How to complete this task -> Return every line of the listing, exactly as it reads.

Information shown ->
--------------------------------------------------

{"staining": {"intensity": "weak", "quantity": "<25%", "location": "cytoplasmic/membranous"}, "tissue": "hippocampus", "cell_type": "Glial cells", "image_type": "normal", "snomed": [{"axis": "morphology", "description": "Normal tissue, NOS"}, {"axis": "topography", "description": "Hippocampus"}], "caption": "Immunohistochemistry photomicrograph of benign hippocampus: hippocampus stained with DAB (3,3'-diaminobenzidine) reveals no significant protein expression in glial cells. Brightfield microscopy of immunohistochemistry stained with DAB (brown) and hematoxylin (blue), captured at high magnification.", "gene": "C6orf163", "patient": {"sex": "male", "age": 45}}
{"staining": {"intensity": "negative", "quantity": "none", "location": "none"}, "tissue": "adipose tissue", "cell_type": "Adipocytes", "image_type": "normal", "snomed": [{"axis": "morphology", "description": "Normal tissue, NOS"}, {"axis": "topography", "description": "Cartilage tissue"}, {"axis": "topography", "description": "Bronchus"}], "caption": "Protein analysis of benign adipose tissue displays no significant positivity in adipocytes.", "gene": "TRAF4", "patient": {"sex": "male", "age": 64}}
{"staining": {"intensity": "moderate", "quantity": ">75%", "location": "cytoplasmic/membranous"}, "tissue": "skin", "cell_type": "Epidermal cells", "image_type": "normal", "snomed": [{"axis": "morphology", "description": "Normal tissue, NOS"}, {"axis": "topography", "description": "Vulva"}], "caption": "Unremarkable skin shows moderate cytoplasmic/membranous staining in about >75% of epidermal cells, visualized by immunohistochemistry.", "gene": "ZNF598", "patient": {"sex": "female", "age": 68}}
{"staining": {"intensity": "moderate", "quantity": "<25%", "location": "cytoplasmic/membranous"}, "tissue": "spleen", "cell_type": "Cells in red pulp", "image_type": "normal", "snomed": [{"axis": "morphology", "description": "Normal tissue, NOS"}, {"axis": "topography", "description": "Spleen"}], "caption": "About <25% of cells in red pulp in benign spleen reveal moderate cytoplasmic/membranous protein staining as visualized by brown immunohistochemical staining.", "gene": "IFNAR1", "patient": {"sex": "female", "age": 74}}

--------------------------------------------------

Answer box ->
{"staining": {"intensity": "weak", "quantity": "<25%", "location": "cytoplasmic/membranous"}, "tissue": "hippocampus", "cell_type": "Glial cells", "image_type": "normal", "snomed": [{"axis": "morphology", "description": "Normal tissue, NOS"}, {"axis": "topography", "description": "Hippocampus"}], "caption": "Immunohistochemistry photomicrograph of benign hippocampus: hippocampus stained with DAB (3,3'-diaminobenzidine) reveals no significant protein expression in glial cells. Brightfield microscopy of immunohistochemistry stained with DAB (brown) and hematoxylin (blue), captured at high magnification.", "gene": "C6orf163", "patient": {"sex": "male", "age": 45}}
{"staining": {"intensity": "negative", "quantity": "none", "location": "none"}, "tissue": "adipose tissue", "cell_type": "Adipocytes", "image_type": "normal", "snomed": [{"axis": "morphology", "description": "Normal tissue, NOS"}, {"axis": "topography", "description": "Cartilage tissue"}, {"axis": "topography", "description": "Bronchus"}], "caption": "Protein analysis of benign adipose tissue displays no significant positivity in adipocytes.", "gene": "TRAF4", "patient": {"sex": "male", "age": 64}}
{"staining": {"intensity": "moderate", "quantity": ">75%", "location": "cytoplasmic/membranous"}, "tissue": "skin", "cell_type": "Epidermal cells", "image_type": "normal", "snomed": [{"axis": "morphology", "description": "Normal tissue, NOS"}, {"axis": "topography", "description": "Vulva"}], "caption": "Unremarkable skin shows moderate cytoplasmic/membranous staining in about >75% of epidermal cells, visualized by immunohistochemistry.", "gene": "ZNF598", "patient": {"sex": "female", "age": 68}}
{"staining": {"intensity": "moderate", "quantity": "<25%", "location": "cytoplasmic/membranous"}, "tissue": "spleen", "cell_type": "Cells in red pulp", "image_type": "normal", "snomed": [{"axis": "morphology", "description": "Normal tissue, NOS"}, {"axis": "topography", "description": "Spleen"}], "caption": "About <25% of cells in red pulp in benign spleen reveal moderate cytoplasmic/membranous protein staining as visualized by brown immunohistochemical staining.", "gene": "IFNAR1", "patient": {"sex": "female", "age": 74}}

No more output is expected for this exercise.